═══ Beschikbare vermeldingen ═══
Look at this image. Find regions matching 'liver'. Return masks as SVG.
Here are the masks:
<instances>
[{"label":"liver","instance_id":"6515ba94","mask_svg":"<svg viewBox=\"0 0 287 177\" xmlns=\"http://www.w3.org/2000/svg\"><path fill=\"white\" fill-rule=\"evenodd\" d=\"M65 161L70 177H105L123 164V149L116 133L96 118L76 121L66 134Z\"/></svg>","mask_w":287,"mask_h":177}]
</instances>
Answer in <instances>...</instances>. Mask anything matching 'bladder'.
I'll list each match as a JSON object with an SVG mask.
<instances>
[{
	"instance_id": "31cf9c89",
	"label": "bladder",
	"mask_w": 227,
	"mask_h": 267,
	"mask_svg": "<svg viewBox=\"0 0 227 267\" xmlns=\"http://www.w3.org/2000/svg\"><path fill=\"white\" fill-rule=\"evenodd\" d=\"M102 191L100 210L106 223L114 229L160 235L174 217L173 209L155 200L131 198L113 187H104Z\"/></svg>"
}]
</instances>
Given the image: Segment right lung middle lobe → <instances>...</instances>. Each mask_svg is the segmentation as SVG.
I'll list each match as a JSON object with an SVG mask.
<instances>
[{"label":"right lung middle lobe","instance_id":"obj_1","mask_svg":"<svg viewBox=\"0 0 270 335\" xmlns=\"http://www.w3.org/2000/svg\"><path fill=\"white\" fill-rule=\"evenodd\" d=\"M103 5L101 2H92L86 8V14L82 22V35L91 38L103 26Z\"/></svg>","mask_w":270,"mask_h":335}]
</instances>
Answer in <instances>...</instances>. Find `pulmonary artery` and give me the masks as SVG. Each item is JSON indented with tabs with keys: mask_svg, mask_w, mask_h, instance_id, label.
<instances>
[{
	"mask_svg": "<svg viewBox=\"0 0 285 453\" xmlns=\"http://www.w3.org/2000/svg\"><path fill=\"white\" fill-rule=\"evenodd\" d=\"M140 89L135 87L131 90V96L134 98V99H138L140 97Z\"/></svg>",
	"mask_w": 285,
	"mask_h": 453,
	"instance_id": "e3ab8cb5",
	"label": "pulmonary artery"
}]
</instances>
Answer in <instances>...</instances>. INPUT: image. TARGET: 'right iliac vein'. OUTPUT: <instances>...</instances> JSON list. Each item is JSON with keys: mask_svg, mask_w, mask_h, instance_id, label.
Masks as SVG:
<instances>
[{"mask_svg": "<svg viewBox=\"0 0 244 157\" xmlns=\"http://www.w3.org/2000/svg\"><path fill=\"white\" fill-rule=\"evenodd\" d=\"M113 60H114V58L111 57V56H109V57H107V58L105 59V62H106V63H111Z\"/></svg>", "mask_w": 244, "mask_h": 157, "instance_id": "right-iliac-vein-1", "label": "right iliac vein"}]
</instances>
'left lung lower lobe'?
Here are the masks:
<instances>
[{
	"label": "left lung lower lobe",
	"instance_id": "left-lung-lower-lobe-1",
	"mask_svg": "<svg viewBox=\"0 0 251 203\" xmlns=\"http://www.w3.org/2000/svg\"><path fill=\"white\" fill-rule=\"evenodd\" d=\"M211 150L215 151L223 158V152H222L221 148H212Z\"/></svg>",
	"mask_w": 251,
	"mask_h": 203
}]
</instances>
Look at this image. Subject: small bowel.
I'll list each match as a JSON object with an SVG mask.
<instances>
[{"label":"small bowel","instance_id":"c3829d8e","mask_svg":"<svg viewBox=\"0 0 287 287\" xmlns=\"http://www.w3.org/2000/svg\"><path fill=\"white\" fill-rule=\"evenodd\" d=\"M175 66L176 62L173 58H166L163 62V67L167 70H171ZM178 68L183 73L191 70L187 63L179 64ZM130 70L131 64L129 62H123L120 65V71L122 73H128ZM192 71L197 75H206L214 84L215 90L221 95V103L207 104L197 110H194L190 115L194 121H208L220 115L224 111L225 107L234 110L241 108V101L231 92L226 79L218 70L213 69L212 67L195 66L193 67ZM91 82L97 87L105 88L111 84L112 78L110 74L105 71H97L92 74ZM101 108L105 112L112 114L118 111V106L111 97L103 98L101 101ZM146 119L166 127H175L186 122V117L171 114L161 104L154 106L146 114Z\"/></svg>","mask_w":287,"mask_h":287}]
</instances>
═══
▸ **Gegeven opdracht**
Tel in hoeveel regels van de vermeldingen hierboven de tekenreeks "lung" voorkomt. Geef alleen dat aantal.

▸ **Oplossing opdracht**
5